**PROBLEM TO WORK ON**
Output the entries as they appear, skipping images.

(Records from a collection)
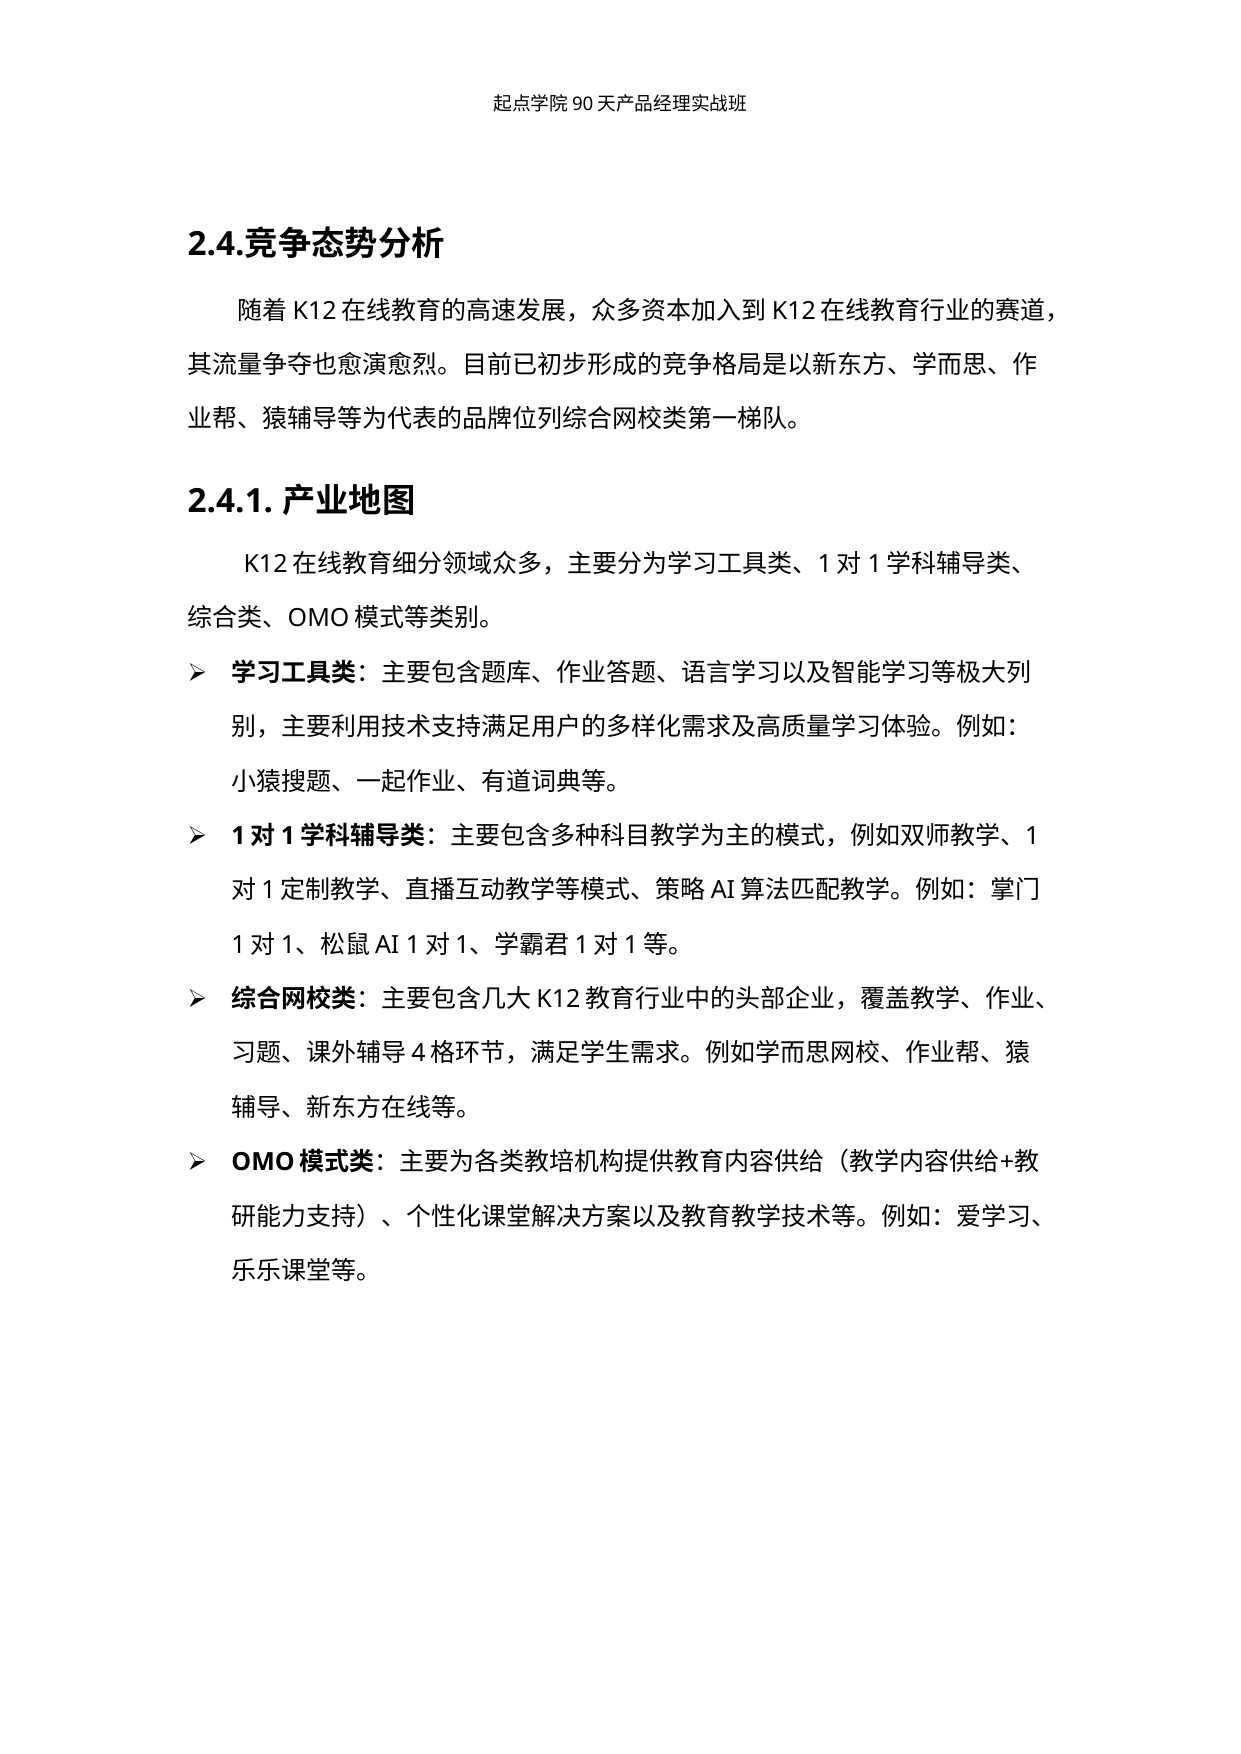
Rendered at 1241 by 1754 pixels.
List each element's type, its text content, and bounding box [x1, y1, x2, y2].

list OMO模式类：主要为各类教培机构提供教育内容供给（教学内容供给+教研能力支持）、个性化课堂解决方案以及教育教学技术等。例如：爱学习、乐乐课堂等。 [187, 1142, 1053, 1287]
list 学习工具类：主要包含题库、作业答题、语言学习以及智能学习等极大列别，主要利用技术支持满足用户的多样化需求及高质量学习体验。例如：小猿搜题、一起作业、有道词典等。 [187, 652, 1053, 797]
list 1对1学科辅导类：主要包含多种科目教学为主的模式，例如双师教学、1对1定制教学、直播互动教学等模式、策略AI算法匹配教学。例如：掌门1对1、松鼠AI 1对1、学霸君1对1等。 [187, 815, 1053, 960]
text K12在线教育细分领域众多，主要分为学习工具类、1对 1学科辅导类、综合类、OMO模式等类别。 [187, 543, 1053, 634]
list 综合网校类：主要包含几大K12教育行业中的头部企业，覆盖教学、作业、习题、课外辅导4格环节，满足学生需求。例如学而思网校、作业帮、猿辅导、新东方在线等。 [187, 978, 1053, 1123]
subtitle 2.4.1. 产业地图 [187, 474, 1053, 523]
text 随着K12在线教育的高速发展，众多资本加入到K12在线教育行业的赛道，其流量争夺也愈演愈烈。目前已初步形成的竞争格局是以新东方、学而思、作业帮、猿辅导等为代表的品牌位列综合网校类第一梯队。 [187, 290, 1053, 435]
subtitle 2.4.竞争态势分析 [187, 217, 1053, 265]
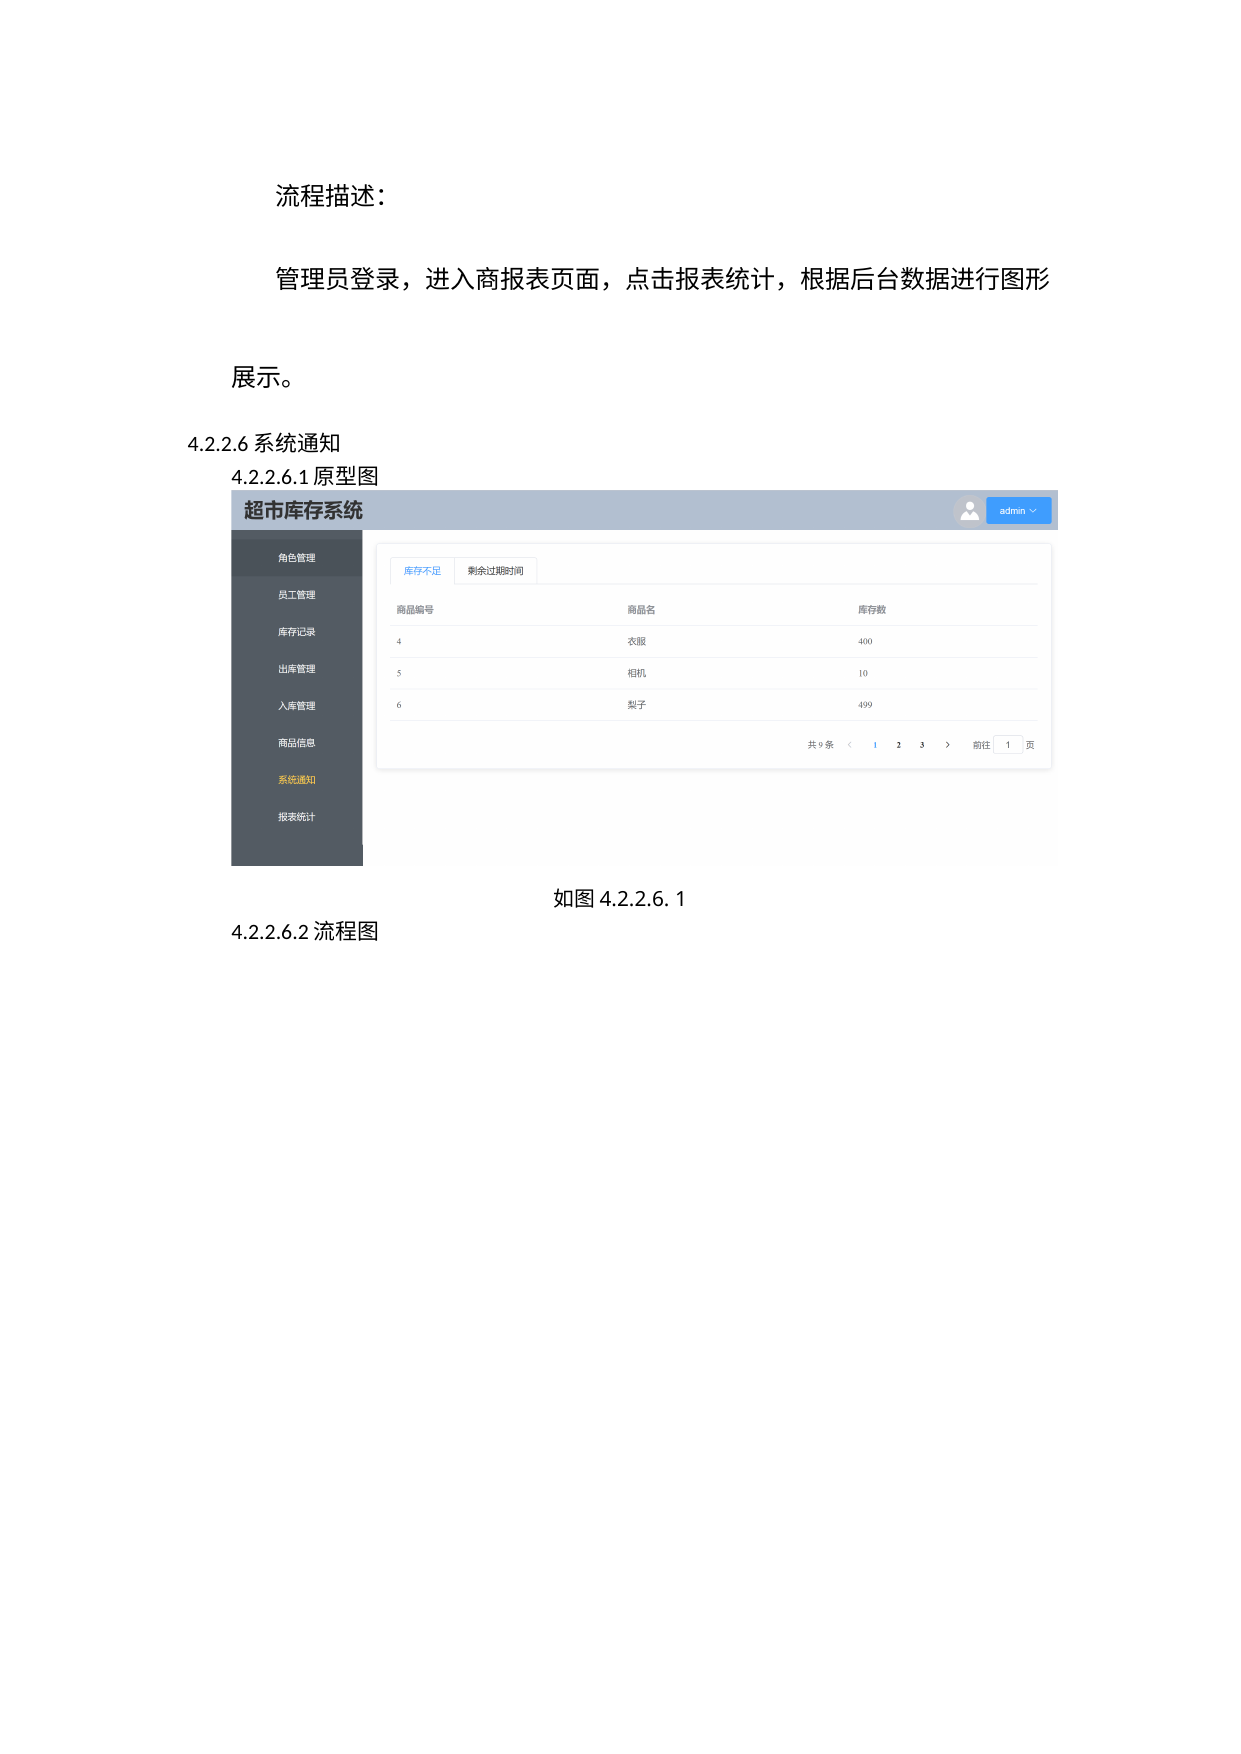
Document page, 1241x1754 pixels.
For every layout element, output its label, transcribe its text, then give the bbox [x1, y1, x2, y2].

text 4.2.2.6.2流程图 [187, 913, 1053, 946]
text 4.2.2.6 系统通知 [187, 426, 1053, 458]
text 如图4.2.2.6. 1 [187, 881, 1053, 913]
text 流程描述： [231, 162, 1053, 227]
picture [231, 490, 1058, 866]
text 4.2.2.6.1原型图 [187, 458, 1053, 491]
text 管理员登录，进入商报表页面，点击报表统计，根据后台数据进行图形展示。 [231, 245, 1053, 408]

**SOLUTION**
Rendered at 1241 by 1754 pixels.
List each element's type, its text content, and bounding box [x1, y1, x2, y2].

list OMO模式类：主要为各类教培机构提供教育内容供给（教学内容供给+教研能力支持）、个性化课堂解决方案以及教育教学技术等。例如：爱学习、乐乐课堂等。 [187, 1142, 1053, 1287]
list 学习工具类：主要包含题库、作业答题、语言学习以及智能学习等极大列别，主要利用技术支持满足用户的多样化需求及高质量学习体验。例如：小猿搜题、一起作业、有道词典等。 [187, 652, 1053, 797]
list 1对1学科辅导类：主要包含多种科目教学为主的模式，例如双师教学、1对1定制教学、直播互动教学等模式、策略AI算法匹配教学。例如：掌门1对1、松鼠AI 1对1、学霸君1对1等。 [187, 815, 1053, 960]
text K12在线教育细分领域众多，主要分为学习工具类、1对 1学科辅导类、综合类、OMO模式等类别。 [187, 543, 1053, 634]
list 综合网校类：主要包含几大K12教育行业中的头部企业，覆盖教学、作业、习题、课外辅导4格环节，满足学生需求。例如学而思网校、作业帮、猿辅导、新东方在线等。 [187, 978, 1053, 1123]
subtitle 2.4.1. 产业地图 [187, 474, 1053, 523]
text 随着K12在线教育的高速发展，众多资本加入到K12在线教育行业的赛道，其流量争夺也愈演愈烈。目前已初步形成的竞争格局是以新东方、学而思、作业帮、猿辅导等为代表的品牌位列综合网校类第一梯队。 [187, 290, 1053, 435]
subtitle 2.4.竞争态势分析 [187, 217, 1053, 265]
Document page, 1241x1754 pixels.
For every layout element, output its label, transcribe its text, then give the bbox [x1, y1, x2, y2].

text 4.2.2.6.2流程图 [187, 913, 1053, 946]
text 4.2.2.6 系统通知 [187, 426, 1053, 458]
text 如图4.2.2.6. 1 [187, 881, 1053, 913]
text 流程描述： [231, 162, 1053, 227]
picture [231, 490, 1058, 866]
text 4.2.2.6.1原型图 [187, 458, 1053, 491]
text 管理员登录，进入商报表页面，点击报表统计，根据后台数据进行图形展示。 [231, 245, 1053, 408]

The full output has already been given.